We also know now that dangerous types of Salmonella and Campylobacter typically originate in chickens on the farm and spread in breeding flocks and in on-farm growing houses before the chickens even reach the slaughterhouse. And, we know these bad bacteria can be controlled at that earlier stage of the production process. FSIS and its independent scientific advisors say so, and some leading poultry producers are already implementing improved sanitary practices and using vaccines on the farm to reduce the Salmonella contamination of birds entering slaughterhouses. So, we know better prevention is possible.

Yet, the FSIS regulatory system includes no requirements that poultry companies implement on-farm control measures or even be aware of the microbial quality of chickens entering their facilities. This is another way that the FSIS program lags far behind both the science of food safety and modern best practices for preventing food safety problems.  

I had the privilege of overseeing implementation of the Food Safety Modernization Act when I served as FDA’s Deputy Commissioner for Foods and Veterinary Medicine from 2010-2016. This law and FDA’s implementing rules, which apply to all food except meat, poultry and certain egg products regulated by FSIS, requires food manufacturers and processors to carefully monitor the safety of their raw materials and verify that their suppliers are taking appropriate measures to minimize hazards, such as bacterial contamination. This is a core component of modern best practices for food safety.  

That same principle and similar requirements should apply to meat and poultry, but they don’t under the FSIS program. This is unacceptable. 

These regulatory failures and resulting illnesses are why Stop Foodborne Illness, the consumer organization whose board I co-chair, is joining with the Center for Science in the Public Interest, Consumer Reports, and the Consumer Federation of America to seek overdue modernization of the FSIS poultry safety program. We are petitioning USDA and FSIS to promptly begin a stakeholder engagement and rulemaking process to set enforceable finished product standards and require poultry companies to implement and verify effective on-farm prevention programs.  
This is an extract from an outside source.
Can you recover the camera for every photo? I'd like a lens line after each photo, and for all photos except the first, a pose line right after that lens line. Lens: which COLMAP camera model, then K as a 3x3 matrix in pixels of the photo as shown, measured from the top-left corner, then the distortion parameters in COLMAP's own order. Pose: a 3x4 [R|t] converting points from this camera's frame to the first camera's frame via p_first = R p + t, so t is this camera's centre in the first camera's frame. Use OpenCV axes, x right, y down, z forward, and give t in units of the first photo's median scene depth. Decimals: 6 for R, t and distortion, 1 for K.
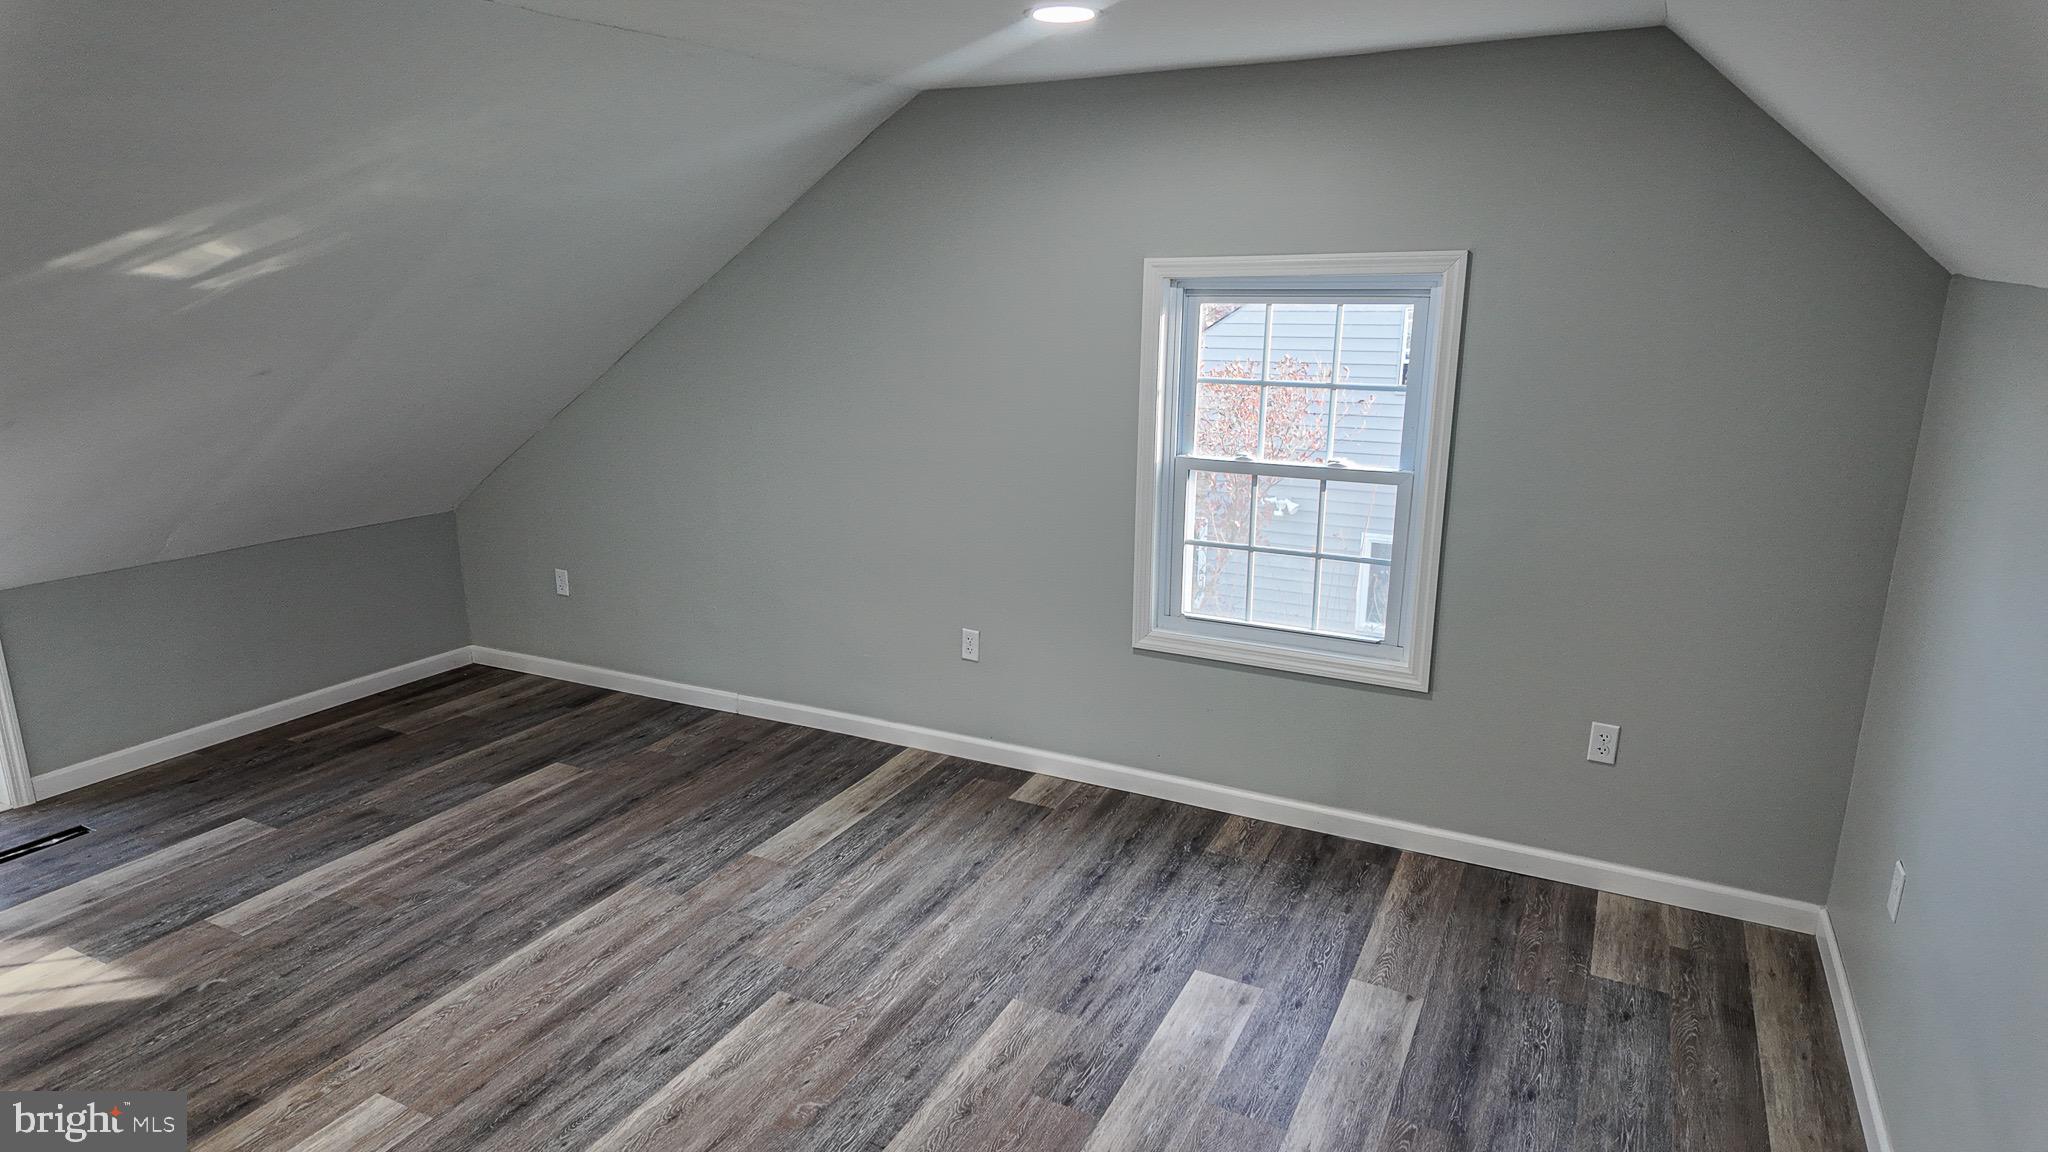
lens RADIAL K [[1190.7, 0, 1021.1], [0, 1190.7, 570.6], [0, 0, 1]] dist [0.067701, -0.068586]
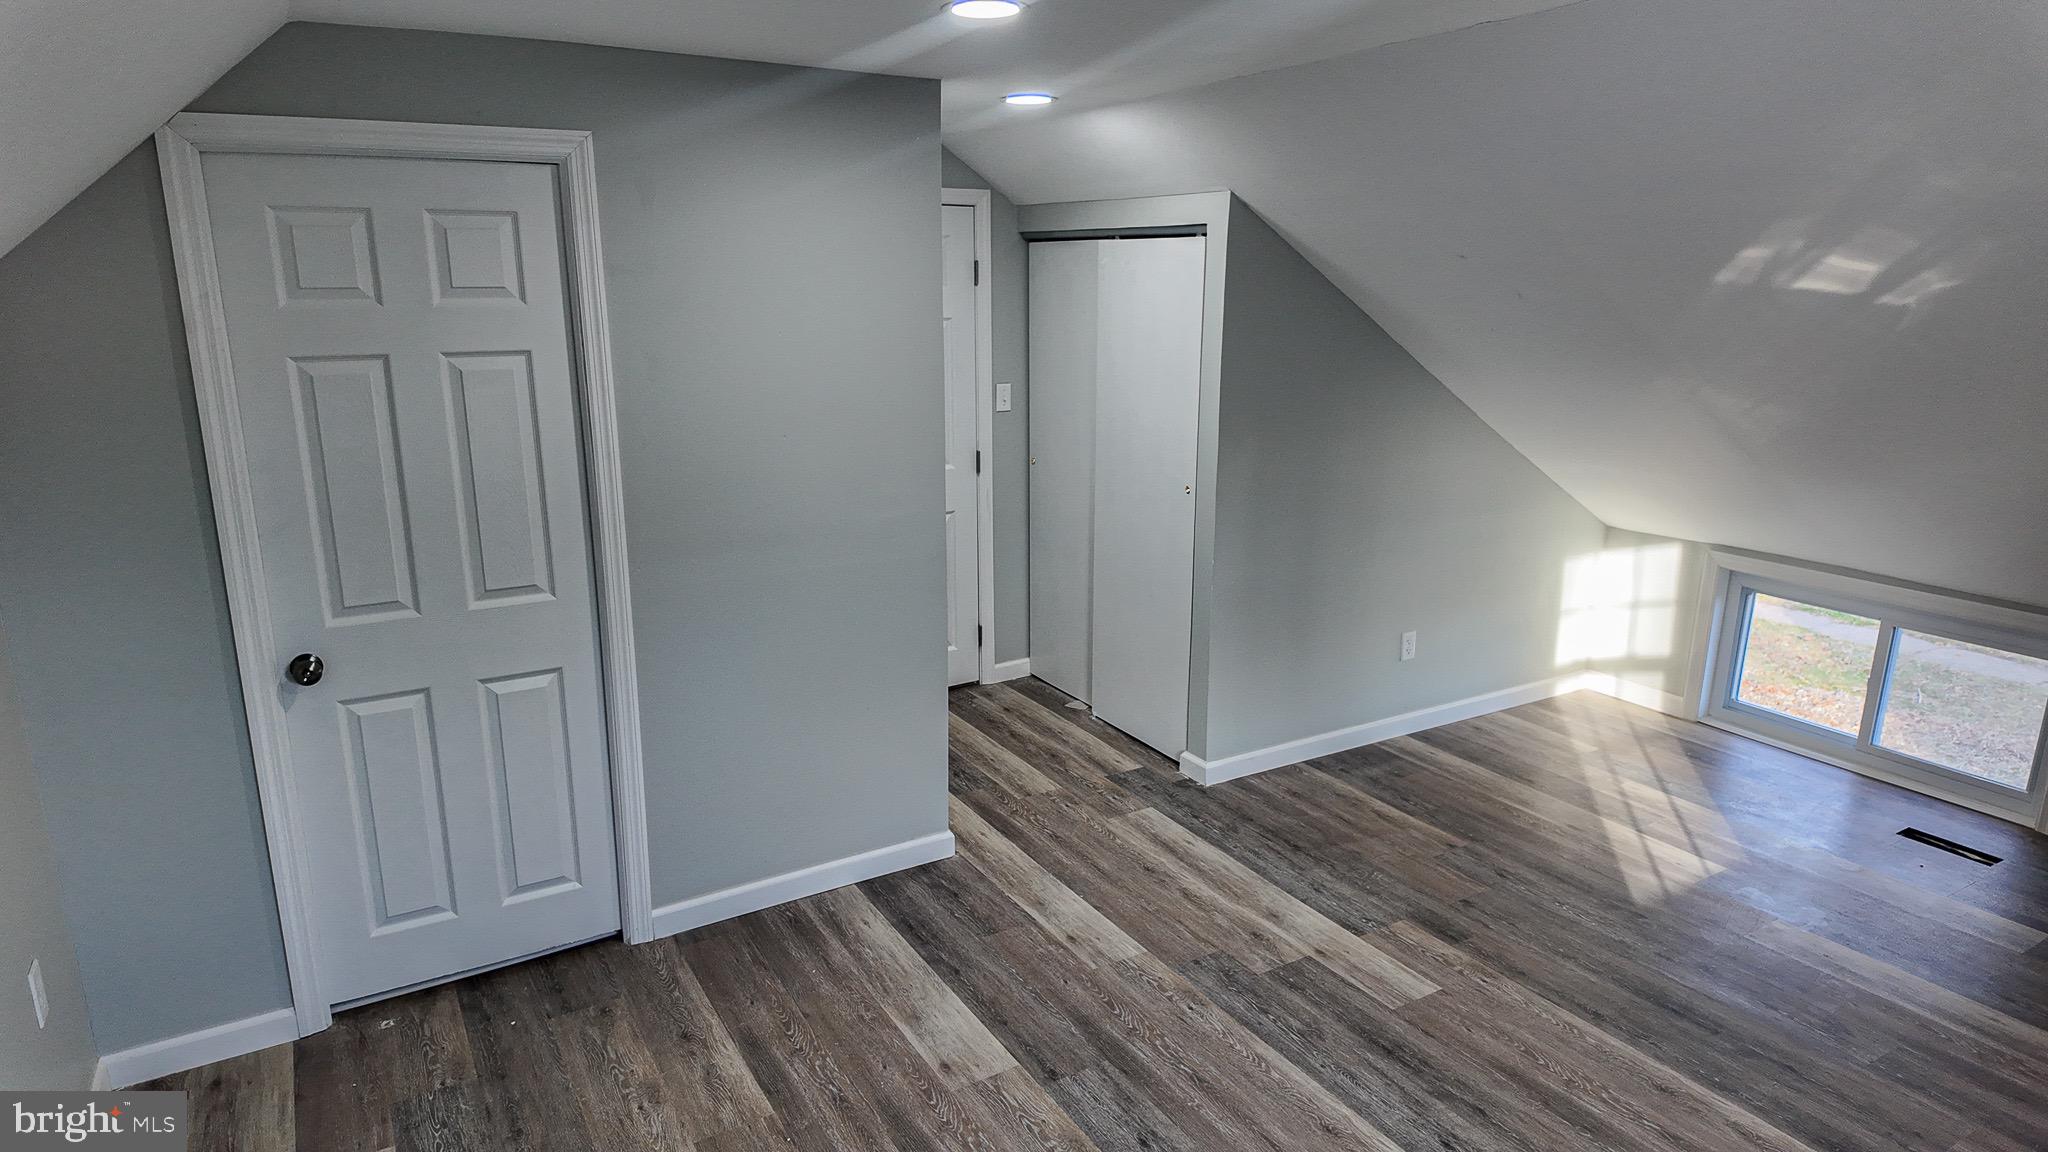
lens RADIAL K [[1190.7, 0, 1021.1], [0, 1190.7, 570.6], [0, 0, 1]] dist [0.067701, -0.068586]
pose [[-0.531024, 0.198611, -0.823752, 0.536195], [-0.199338, 0.915580, 0.349252, -0.251168], [0.823577, 0.349666, -0.446604, 0.988566]]
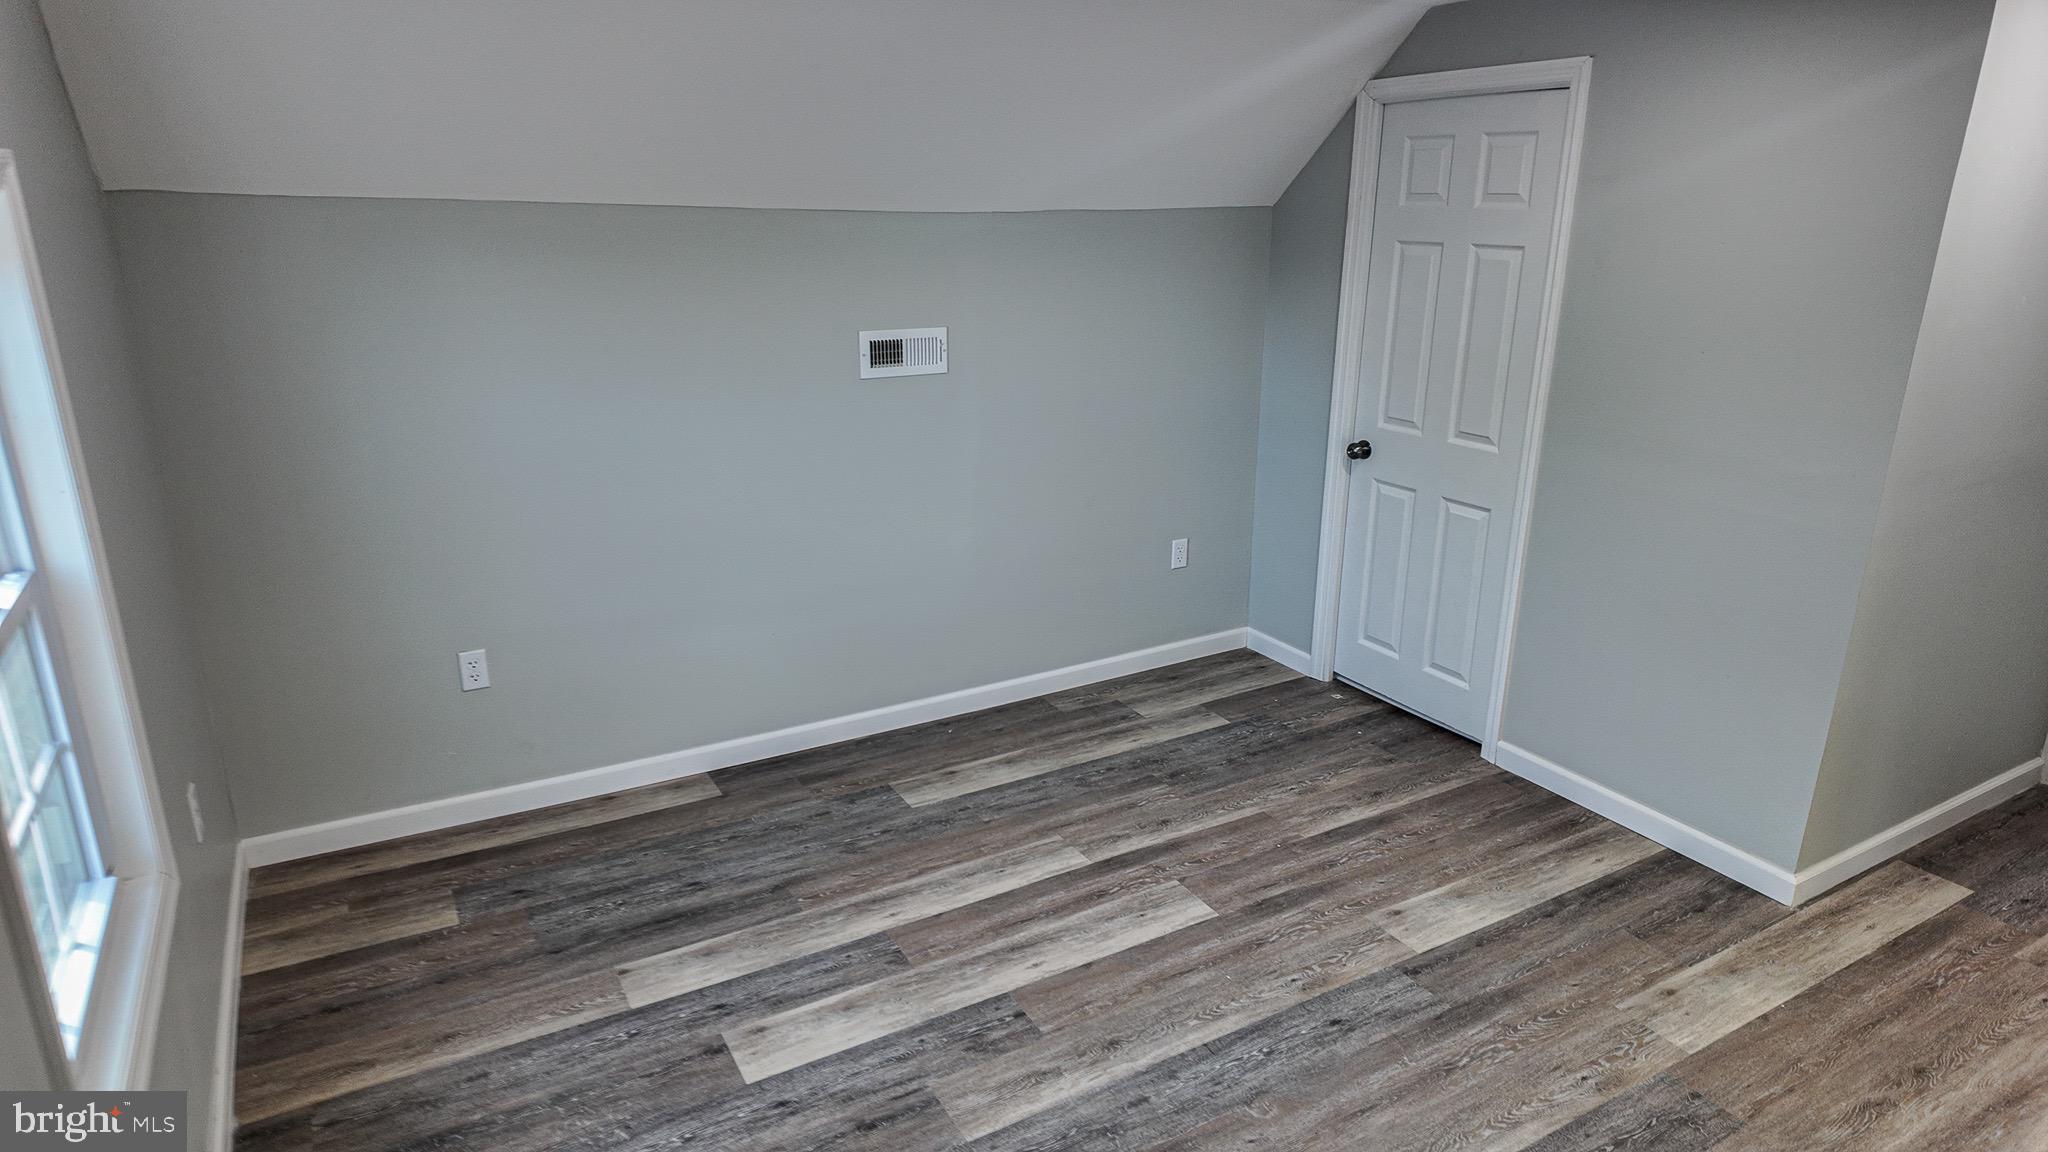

We recognize the technical issues are complex and the process will take time. But the food safety principles and consumer protection purposes are clear.  It’s time — it’s past time — for USDA to bring people together and do the work needed to make the FSIS regulatory system and mark of inspection for poultry mean something for public health.  

Mike Taylor

About the author: Mike Taylor is co-chair of the board of the non-profit consumer advocacy group Stop Foodborne Illness, which is a 25-year-old group supporting and representing foodborne illness victims and their families in efforts to keep other people from getting sick. Before that Taylor served as FDA’s Deputy Commissioner for Foods and Veterinary Medicine from 2010 to mid-2016. His first tour in government began as a staff attorney at FDA, where he worked on seafood safety and nutrition labels. Later Taylor worked for USDA’s Food Safety and Inspection Service, where he became acting under secretary for food safety. Taylor was the government official who, after the deadly 1992-93 Jack in the Box hamburger outbreak, ruled that the pathogen E. coli O157:H7 is an adulterant in meat. Taylor also practiced law in the private sector.